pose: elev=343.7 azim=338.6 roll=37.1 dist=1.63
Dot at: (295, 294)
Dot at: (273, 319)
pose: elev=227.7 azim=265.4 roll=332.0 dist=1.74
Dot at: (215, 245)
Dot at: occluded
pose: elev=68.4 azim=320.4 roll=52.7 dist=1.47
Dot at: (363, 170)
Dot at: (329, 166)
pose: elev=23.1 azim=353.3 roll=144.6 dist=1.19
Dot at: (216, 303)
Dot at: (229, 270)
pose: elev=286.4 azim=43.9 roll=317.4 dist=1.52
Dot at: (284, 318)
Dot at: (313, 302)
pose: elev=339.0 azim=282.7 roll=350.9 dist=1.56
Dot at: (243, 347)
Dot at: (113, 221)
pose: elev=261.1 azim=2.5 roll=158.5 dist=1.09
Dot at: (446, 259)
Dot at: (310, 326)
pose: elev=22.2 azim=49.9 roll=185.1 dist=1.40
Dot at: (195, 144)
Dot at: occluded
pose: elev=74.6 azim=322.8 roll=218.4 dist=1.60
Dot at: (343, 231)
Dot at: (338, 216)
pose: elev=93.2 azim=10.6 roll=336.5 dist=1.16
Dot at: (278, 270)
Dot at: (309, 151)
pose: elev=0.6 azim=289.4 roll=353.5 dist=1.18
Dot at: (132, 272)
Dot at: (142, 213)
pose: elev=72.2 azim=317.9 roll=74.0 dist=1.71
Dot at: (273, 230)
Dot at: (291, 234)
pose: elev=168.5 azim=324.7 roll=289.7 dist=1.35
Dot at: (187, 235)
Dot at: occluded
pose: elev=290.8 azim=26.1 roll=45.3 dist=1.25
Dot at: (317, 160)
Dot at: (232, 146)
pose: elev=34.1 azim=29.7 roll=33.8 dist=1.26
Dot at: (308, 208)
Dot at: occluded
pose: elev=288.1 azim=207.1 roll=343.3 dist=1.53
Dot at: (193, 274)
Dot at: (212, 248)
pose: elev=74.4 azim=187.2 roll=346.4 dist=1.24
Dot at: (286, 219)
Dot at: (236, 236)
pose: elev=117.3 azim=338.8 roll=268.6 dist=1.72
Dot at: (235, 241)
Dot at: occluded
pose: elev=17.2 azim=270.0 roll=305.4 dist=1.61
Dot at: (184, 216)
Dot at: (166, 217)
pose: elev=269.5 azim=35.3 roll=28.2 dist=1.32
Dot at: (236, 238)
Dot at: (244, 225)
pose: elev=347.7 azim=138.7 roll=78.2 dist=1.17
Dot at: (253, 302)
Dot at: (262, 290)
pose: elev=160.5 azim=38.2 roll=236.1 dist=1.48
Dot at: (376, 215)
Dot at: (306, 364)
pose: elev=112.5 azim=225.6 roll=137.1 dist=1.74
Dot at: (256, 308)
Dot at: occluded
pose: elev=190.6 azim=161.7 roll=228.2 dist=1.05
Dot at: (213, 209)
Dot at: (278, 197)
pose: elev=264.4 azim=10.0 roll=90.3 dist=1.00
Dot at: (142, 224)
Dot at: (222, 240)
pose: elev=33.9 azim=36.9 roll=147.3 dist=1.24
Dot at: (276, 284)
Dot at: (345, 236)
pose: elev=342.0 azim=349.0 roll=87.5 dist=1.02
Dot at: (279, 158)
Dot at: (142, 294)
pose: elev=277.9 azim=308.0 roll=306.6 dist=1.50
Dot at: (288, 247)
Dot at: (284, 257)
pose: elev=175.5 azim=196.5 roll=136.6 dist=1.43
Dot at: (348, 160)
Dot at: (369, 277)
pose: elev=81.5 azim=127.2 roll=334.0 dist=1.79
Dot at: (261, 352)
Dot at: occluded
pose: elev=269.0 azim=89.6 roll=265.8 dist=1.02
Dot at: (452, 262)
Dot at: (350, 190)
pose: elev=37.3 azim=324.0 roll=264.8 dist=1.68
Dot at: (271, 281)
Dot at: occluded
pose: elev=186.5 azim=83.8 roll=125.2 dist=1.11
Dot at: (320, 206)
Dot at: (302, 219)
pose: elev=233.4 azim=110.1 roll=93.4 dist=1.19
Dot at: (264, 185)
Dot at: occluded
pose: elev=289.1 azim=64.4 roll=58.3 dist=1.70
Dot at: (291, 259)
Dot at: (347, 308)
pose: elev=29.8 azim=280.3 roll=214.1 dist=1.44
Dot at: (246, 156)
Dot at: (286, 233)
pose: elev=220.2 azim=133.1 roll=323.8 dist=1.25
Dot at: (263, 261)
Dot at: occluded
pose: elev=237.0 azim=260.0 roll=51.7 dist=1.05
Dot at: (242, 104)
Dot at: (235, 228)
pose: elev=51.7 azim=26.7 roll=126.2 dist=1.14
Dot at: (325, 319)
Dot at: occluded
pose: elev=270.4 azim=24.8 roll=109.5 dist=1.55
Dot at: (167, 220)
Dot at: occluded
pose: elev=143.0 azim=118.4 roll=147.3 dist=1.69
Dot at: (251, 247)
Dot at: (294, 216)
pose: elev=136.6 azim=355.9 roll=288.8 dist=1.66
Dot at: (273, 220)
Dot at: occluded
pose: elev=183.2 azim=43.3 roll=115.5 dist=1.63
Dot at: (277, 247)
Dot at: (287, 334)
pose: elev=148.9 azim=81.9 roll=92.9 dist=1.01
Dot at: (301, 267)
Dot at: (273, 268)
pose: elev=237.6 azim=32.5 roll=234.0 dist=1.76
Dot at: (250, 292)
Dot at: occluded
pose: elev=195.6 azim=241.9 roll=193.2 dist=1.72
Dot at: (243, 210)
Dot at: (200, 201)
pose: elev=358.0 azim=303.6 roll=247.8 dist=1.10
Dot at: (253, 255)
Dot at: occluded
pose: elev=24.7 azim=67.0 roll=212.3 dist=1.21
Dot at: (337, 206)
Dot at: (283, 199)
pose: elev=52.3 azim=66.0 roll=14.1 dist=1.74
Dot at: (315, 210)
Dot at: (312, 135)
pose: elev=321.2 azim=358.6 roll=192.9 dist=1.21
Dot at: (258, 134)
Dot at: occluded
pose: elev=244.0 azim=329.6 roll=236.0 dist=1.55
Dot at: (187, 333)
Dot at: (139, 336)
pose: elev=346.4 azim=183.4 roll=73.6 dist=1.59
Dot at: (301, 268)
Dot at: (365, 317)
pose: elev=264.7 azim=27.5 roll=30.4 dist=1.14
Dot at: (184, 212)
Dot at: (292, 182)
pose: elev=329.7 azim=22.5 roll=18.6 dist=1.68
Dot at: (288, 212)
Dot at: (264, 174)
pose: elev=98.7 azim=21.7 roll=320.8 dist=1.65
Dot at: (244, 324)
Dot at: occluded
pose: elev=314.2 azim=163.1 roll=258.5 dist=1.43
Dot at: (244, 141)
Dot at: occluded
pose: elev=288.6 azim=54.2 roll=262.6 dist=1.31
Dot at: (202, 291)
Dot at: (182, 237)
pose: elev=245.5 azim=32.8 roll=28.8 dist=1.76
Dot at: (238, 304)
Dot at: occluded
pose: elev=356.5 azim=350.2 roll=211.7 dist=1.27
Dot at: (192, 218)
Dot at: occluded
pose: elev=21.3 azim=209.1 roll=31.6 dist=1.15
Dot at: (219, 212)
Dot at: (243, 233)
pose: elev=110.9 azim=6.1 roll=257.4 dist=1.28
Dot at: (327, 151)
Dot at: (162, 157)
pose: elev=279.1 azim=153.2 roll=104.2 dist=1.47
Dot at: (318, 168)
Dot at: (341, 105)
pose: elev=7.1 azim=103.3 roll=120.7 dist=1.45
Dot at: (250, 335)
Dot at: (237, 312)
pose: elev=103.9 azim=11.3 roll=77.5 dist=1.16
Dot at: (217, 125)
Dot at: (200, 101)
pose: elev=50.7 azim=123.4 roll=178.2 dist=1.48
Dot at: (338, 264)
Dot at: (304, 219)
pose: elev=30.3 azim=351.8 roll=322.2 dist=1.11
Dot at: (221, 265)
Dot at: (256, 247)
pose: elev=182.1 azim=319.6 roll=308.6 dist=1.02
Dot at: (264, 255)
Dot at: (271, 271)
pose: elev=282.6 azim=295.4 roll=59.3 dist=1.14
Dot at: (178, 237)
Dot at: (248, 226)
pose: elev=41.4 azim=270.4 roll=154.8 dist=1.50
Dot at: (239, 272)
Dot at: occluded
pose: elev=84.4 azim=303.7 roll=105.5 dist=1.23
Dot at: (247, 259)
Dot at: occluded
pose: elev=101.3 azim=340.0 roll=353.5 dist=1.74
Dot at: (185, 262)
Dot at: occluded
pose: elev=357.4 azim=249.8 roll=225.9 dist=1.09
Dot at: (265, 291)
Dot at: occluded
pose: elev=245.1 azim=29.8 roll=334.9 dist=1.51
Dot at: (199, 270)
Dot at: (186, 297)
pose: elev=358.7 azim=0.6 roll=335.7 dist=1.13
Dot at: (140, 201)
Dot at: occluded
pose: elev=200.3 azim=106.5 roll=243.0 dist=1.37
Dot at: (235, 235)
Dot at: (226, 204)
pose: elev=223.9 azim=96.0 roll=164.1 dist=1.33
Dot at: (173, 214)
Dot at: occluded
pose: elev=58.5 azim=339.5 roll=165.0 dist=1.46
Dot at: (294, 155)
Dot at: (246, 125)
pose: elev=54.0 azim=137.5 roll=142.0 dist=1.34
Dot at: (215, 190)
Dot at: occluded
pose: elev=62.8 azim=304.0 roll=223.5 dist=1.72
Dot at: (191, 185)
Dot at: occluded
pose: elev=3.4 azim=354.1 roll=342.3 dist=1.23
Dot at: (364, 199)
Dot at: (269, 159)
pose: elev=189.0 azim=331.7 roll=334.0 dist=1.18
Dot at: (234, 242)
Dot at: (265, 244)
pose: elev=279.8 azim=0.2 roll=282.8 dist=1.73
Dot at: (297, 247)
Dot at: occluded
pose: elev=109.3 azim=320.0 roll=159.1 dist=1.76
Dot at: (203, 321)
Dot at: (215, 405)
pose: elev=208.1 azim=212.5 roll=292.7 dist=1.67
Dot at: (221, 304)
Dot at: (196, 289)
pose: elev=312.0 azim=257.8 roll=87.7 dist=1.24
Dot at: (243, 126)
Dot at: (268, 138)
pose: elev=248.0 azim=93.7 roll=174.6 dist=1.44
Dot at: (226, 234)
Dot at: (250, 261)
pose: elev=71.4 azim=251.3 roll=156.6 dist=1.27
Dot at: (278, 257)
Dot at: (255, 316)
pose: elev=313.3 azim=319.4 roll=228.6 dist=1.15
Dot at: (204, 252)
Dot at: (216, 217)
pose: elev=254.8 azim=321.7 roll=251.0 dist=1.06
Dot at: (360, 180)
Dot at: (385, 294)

EXERCISE PROMPT — Please rename "pose" to "camera" in everything from the start of the items down to the line that contains "Dot at: (310, 326)", and give those lines back with nothing else changed.

ANSWER —
camera: elev=343.7 azim=338.6 roll=37.1 dist=1.63
Dot at: (295, 294)
Dot at: (273, 319)
camera: elev=227.7 azim=265.4 roll=332.0 dist=1.74
Dot at: (215, 245)
Dot at: occluded
camera: elev=68.4 azim=320.4 roll=52.7 dist=1.47
Dot at: (363, 170)
Dot at: (329, 166)
camera: elev=23.1 azim=353.3 roll=144.6 dist=1.19
Dot at: (216, 303)
Dot at: (229, 270)
camera: elev=286.4 azim=43.9 roll=317.4 dist=1.52
Dot at: (284, 318)
Dot at: (313, 302)
camera: elev=339.0 azim=282.7 roll=350.9 dist=1.56
Dot at: (243, 347)
Dot at: (113, 221)
camera: elev=261.1 azim=2.5 roll=158.5 dist=1.09
Dot at: (446, 259)
Dot at: (310, 326)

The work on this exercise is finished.